Tudo isto me conduz finalmente ao mais recente exemplo de visão liberal-radical manifestado por algumas figuras eminentes do cenário político nacional, as quais alardeiam o iminente risco de que nosso tão malfadado sistema de “capitalismo de compadrio”, (vulga oligarquia — onde o poder de pequenos grupos e corporações prevalece sobre os interesses da população) descambasse para uma oclocracia (exercício do poder pela multidão ou pela plebe), vislumbrando assim um supostamente indesejado protagonismo popular nas manifestações previstas para o próximo domingo, 26/05, em todo o País.
Conforme ilustrado nos demais exemplos acima, esses liberais aparentam simplesmente ignorar a realidade em que vivemos, um país com uma Suprema Corte essencialmente aparelhada e ideologicamente tendenciosa, que bloqueia perfis de cidadãos que dela discordem nas redes sociais e que persegue e invade as residências desses mesmos cidadãos confiscando documentos e equipamentos de informática, em ações de que a Stasi, polícia política da extinta Alemanha Oriental, certamente se orgulharia.
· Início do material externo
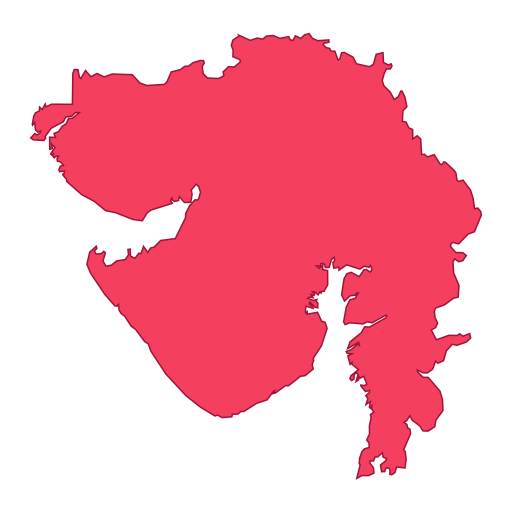 outline of Gujarat
{"feature_id": "IND-3264", "entity_name": "Gujarat", "entity_type": "state/province", "adm_level": 1, "iso_a3": "IND", "parent_name": "India", "parent_adm1": "", "projection": "equal_earth", "projection_center": [71.839, 22.391], "detail": "fine", "context": "isolated", "style": "filled", "palette": "rose", "viewbox_px": 512, "rotation_deg": 0, "n_neighbors": 0, "source": "natural_earth", "source_scale": "10m", "svg_char_len": 5966}
<svg xmlns="http://www.w3.org/2000/svg" viewBox="0 0 512 512"><path d="M234.2,67.0L240.4,61.8L239.8,59.5L232.9,56.7L233.1,50.1L231.3,45.4L232.9,40.1L239.1,36.0L238.6,35.1L250.3,40.4L257.4,38.0L262.5,39.2L266.5,36.1L273.3,35.5L279.8,38.4L288.7,36.6L290.2,39.8L292.9,40.5L295.4,35.8L300.9,38.4L304.6,34.8L309.1,33.6L312.6,38.5L317.8,40.7L328.8,39.9L328.9,42.3L323.7,43.3L323.2,44.6L326.1,47.6L329.6,48.4L330.8,51.1L334.9,51.2L338.0,60.0L339.8,59.1L341.6,52.8L344.2,52.4L353.0,57.1L356.5,63.8L369.3,66.7L373.4,64.4L376.2,54.3L383.0,52.7L383.5,62.5L388.4,65.0L391.1,63.8L392.0,65.9L390.3,69.0L386.4,69.0L384.3,73.2L382.2,80.6L383.9,85.8L390.2,92.1L394.2,99.5L398.3,96.7L400.7,91.2L401.9,91.0L404.9,97.0L406.9,106.7L403.0,110.6L402.3,121.3L406.1,122.1L408.8,127.8L412.6,129.5L412.8,138.9L417.2,135.8L420.7,139.0L421.6,154.6L424.4,154.3L427.6,156.9L434.2,154.6L440.1,164.1L442.0,164.6L443.9,161.9L445.4,162.2L454.3,170.6L455.9,172.9L457.0,180.3L458.8,181.4L463.0,180.1L470.4,189.9L473.0,197.8L474.6,208.6L478.0,208.1L480.8,211.8L481.3,215.3L474.4,231.8L468.1,234.0L458.7,243.9L452.8,242.4L451.1,243.6L450.5,246.5L455.8,252.5L462.8,252.7L466.3,255.5L462.9,260.6L458.6,261.7L454.9,258.9L453.0,261.7L453.6,272.8L459.0,285.6L458.2,297.1L453.4,298.2L444.9,304.6L435.4,308.2L434.4,311.2L435.0,317.5L437.6,323.1L435.6,327.6L431.3,329.9L436.3,339.8L448.9,335.3L457.0,335.5L459.7,333.8L462.9,336.2L469.6,333.6L470.7,337.9L466.5,342.0L457.0,345.3L452.3,344.3L446.4,350.8L443.5,360.7L437.9,363.2L435.6,361.2L432.6,369.2L427.5,372.9L422.9,372.8L417.3,370.0L417.7,372.0L423.1,377.3L428.2,377.4L440.0,391.2L442.5,400.0L443.0,410.5L436.0,420.0L434.7,426.8L428.1,431.1L423.0,430.9L419.8,425.9L412.3,420.3L409.8,415.8L406.7,420.7L403.9,422.3L406.9,424.5L407.7,428.1L409.8,429.0L410.7,433.4L403.7,449.7L405.3,451.7L406.1,459.3L405.0,468.0L396.7,467.0L394.9,472.7L391.7,474.7L389.8,474.3L390.0,469.5L388.9,468.2L386.0,467.9L384.7,471.6L381.6,471.7L380.5,464.9L385.8,460.8L386.6,458.5L383.1,457.2L382.4,452.8L377.6,457.0L375.1,456.9L373.6,460.9L370.0,461.1L370.0,463.4L373.4,467.6L374.0,473.1L368.6,475.6L361.7,475.6L356.8,478.4L360.2,464.6L359.2,463.7L359.6,458.3L362.0,451.4L364.6,448.8L369.2,447.5L369.0,442.9L366.7,440.1L369.5,434.0L369.4,425.6L371.1,417.9L370.4,414.7L373.8,412.0L371.8,409.3L371.8,406.0L370.4,408.2L369.4,407.4L370.4,401.5L365.9,404.6L367.9,398.7L365.8,395.6L369.4,392.5L369.5,390.5L365.5,391.5L361.2,386.5L360.8,385.1L364.8,385.5L366.8,384.2L363.8,376.3L360.0,378.2L359.0,376.9L358.5,379.9L356.0,381.6L358.0,374.5L357.0,373.0L354.3,374.0L353.9,379.2L351.5,380.6L349.9,378.6L351.0,375.7L358.4,369.6L352.1,364.4L352.0,362.4L350.1,364.4L347.8,355.9L352.0,353.8L347.2,353.4L346.2,351.6L351.3,349.5L357.9,343.9L359.3,345.2L358.6,342.3L347.6,348.6L350.1,341.8L361.1,332.9L364.7,326.8L369.5,327.1L385.8,317.8L386.8,315.8L385.9,315.1L372.1,322.8L367.2,321.8L362.9,323.9L349.8,322.8L345.1,324.6L343.6,321.8L346.3,307.0L350.0,299.7L355.1,298.4L358.3,293.1L356.4,293.1L355.3,295.2L350.3,295.7L344.5,301.1L341.6,294.8L344.0,279.0L346.8,273.8L351.1,272.3L359.2,276.7L363.8,270.0L366.3,269.4L369.9,272.0L371.2,271.1L371.7,268.1L370.5,265.5L369.1,267.3L364.2,266.2L359.8,269.1L346.7,264.8L339.0,270.2L338.8,267.2L333.7,268.2L332.9,262.5L334.6,260.5L334.1,257.3L331.5,259.5L329.1,267.5L325.3,267.5L324.6,264.2L322.8,263.5L320.6,263.7L320.4,266.2L316.3,265.8L319.3,268.4L322.8,264.8L322.7,269.6L327.6,270.5L327.7,284.9L324.1,291.3L321.5,291.5L321.0,293.1L320.0,291.8L318.0,294.9L315.3,292.1L312.6,291.8L314.8,294.1L313.9,295.5L311.1,294.5L313.0,297.8L309.6,297.0L307.7,298.4L313.1,300.4L316.9,299.6L316.1,301.1L317.8,303.0L317.8,307.8L315.0,307.3L309.8,302.2L309.2,304.0L311.8,305.4L313.1,308.3L305.9,306.2L305.4,311.8L305.7,312.9L307.2,311.6L307.2,314.2L317.5,312.3L321.7,321.3L325.1,322.2L327.1,328.5L321.4,345.9L313.2,358.4L313.7,360.3L312.2,364.4L313.2,369.0L305.0,375.7L300.4,376.3L288.6,385.7L285.4,385.7L275.7,392.8L273.3,393.5L274.7,390.8L273.4,391.4L267.0,399.9L256.7,403.3L243.9,411.4L240.6,411.6L238.2,414.0L232.4,414.1L231.8,416.8L222.2,417.6L217.5,415.1L215.0,416.0L200.8,407.4L186.1,395.8L165.9,374.0L150.9,351.2L148.3,343.9L144.6,341.5L135.6,329.4L131.2,326.2L124.8,316.3L121.2,313.5L119.1,310.3L118.6,304.4L116.9,306.3L114.7,305.7L104.9,294.5L90.4,272.9L86.9,264.2L89.7,252.2L96.2,246.2L96.9,248.4L94.4,251.1L96.1,254.1L101.4,253.6L103.7,251.4L105.4,252.7L103.0,261.0L106.0,266.2L111.4,265.2L116.6,260.9L125.2,259.6L128.5,254.9L127.9,249.5L130.2,249.1L130.6,256.2L135.0,258.3L138.8,253.2L141.0,253.7L143.5,246.4L147.8,252.3L150.6,248.0L154.3,247.0L160.6,240.5L175.3,238.6L185.5,217.8L185.7,213.6L189.5,205.9L195.1,199.8L197.5,200.1L198.8,198.5L200.5,192.1L198.7,186.6L196.2,184.2L191.3,190.0L192.1,194.4L190.8,202.2L184.4,202.5L179.4,196.6L178.6,200.5L174.4,201.5L172.0,199.5L172.1,197.2L170.6,200.5L172.4,203.3L150.8,210.1L147.0,213.1L142.3,220.8L133.0,219.5L115.4,212.6L105.7,210.7L94.2,201.3L81.8,194.7L66.8,181.5L66.5,179.3L62.9,175.0L62.7,173.6L63.6,174.9L64.6,171.0L59.6,171.7L58.8,170.0L60.2,166.3L63.5,165.4L60.3,161.8L57.4,161.3L57.0,158.4L58.6,156.3L56.1,156.1L54.2,157.8L53.0,156.4L53.5,153.9L51.7,155.0L50.6,153.9L55.0,147.4L51.6,144.1L52.3,148.5L49.7,149.3L49.6,137.2L55.5,137.4L54.0,133.5L58.6,131.6L62.2,126.3L66.1,123.8L68.5,118.6L72.4,118.3L79.3,112.6L75.4,112.6L71.8,116.2L65.8,117.0L63.3,121.8L51.1,128.3L44.9,136.9L45.7,138.2L43.8,140.5L33.4,139.8L30.7,138.0L34.7,133.6L37.1,134.9L40.2,132.9L40.6,131.0L37.7,132.1L35.5,130.0L34.7,122.5L32.6,125.1L32.3,124.1L33.8,116.0L35.5,112.8L39.3,111.0L39.6,107.1L42.2,109.6L45.2,104.0L46.0,106.8L51.6,104.2L72.4,104.3L72.8,73.5L74.3,69.5L78.0,69.7L79.4,77.2L80.8,78.5L85.5,70.5L90.9,76.7L97.1,73.5L104.1,76.9L112.2,74.0L132.3,74.7L139.9,83.0L146.9,85.5L164.4,84.4L167.0,81.8L171.2,72.0L180.6,69.5L184.6,66.4L188.5,66.1L193.0,62.7L200.4,60.5L203.4,60.6L204.3,62.9L202.2,66.5L203.2,73.7L207.5,78.0L218.5,78.5L223.9,75.8L223.1,71.9L228.6,66.6L234.2,67.0Z" fill="#f43f5e" stroke="#9f1239" stroke-width="1.5"/></svg>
Esses ditos liberais-radicais aparentemente ignoram que temos hoje um Legislativo infestado de criminosos (em grande parte já citados ou delatados em processos da redentora Operação Lava-Jato), que legislam impunemente em causa própria, como no caso do pacote anti-crime de Moro — cinicamente escanteado pelo parlamento — e da própria reforma da previdência, que buscam alterar, não pelo bem do País, mas com vistas a preservarem os privilégios das corporações a que servem (leia-se, políticos, magistrados e funcionários públicos, dentre outros).
Esses mesmos liberais tecem ainda loas ao sistema de freios e contrapesos de nossa república como se tivéssemos a mais equilibrada divisão de poderes do mundo, enquanto o que se observa na realidade é uma gigantesca ingerência do Legislativo sobre os poderes do Executivo em nosso país, como no caso em que aprovaram uma lei submetendo o governo à autorização prévia do Congresso para a privatização de empresas públicas, ou ainda, no caso da absurda ingerência do Legislativo sobre a recente reforma ministerial de Bolsonaro — a qual agora buscam aparentemente amenizar ao pressentirem o iminente rugido das ruas no dia 26, o mesmo ruído que nossas imaculadas hostes liberais temem que possa vir a capitanear a tão temida oclocracia (bom mesmo é a boa e velha cleptocracia, certo?).
Desde o golpe de 1889, o qual o establishment pomposamente alcunhou de “proclamação da república”, foi-nos subtraído o poder moderador que o imperador até então exercia, condenando-nos a uma república em que os 3 poderes remanescentes passaram a alternar sucessivos apoios e confrontos, sempre em detrimento do cidadão comum e de suas liberdades individuais.
Até que logremos reformar esse pernicioso sistema político vigente, teremos que lutar para subtrair os exacerbados poderes e descabidos privilégios usufruídos pelos poderes Legislativo, Executivo e Judiciário, reforma esta que culminará fatalmente na confecção de uma nova carta-magna, já que a atual merece, na melhor das hipóteses, uma passagem só de ida para a lata de lixo da história.
Na ausência de um poder moderador que contrabalanceie a atual tirania do Estado contra o cidadão comum, o papel do povo brasileiro passa a ser fundamental na busca de um distante, porém não inatingível reequilíbrio, nesse manipulado jogo de forças da política nacional.
Na disfuncional democracia brasileira o povo é o freio e também o contrapeso do sistema.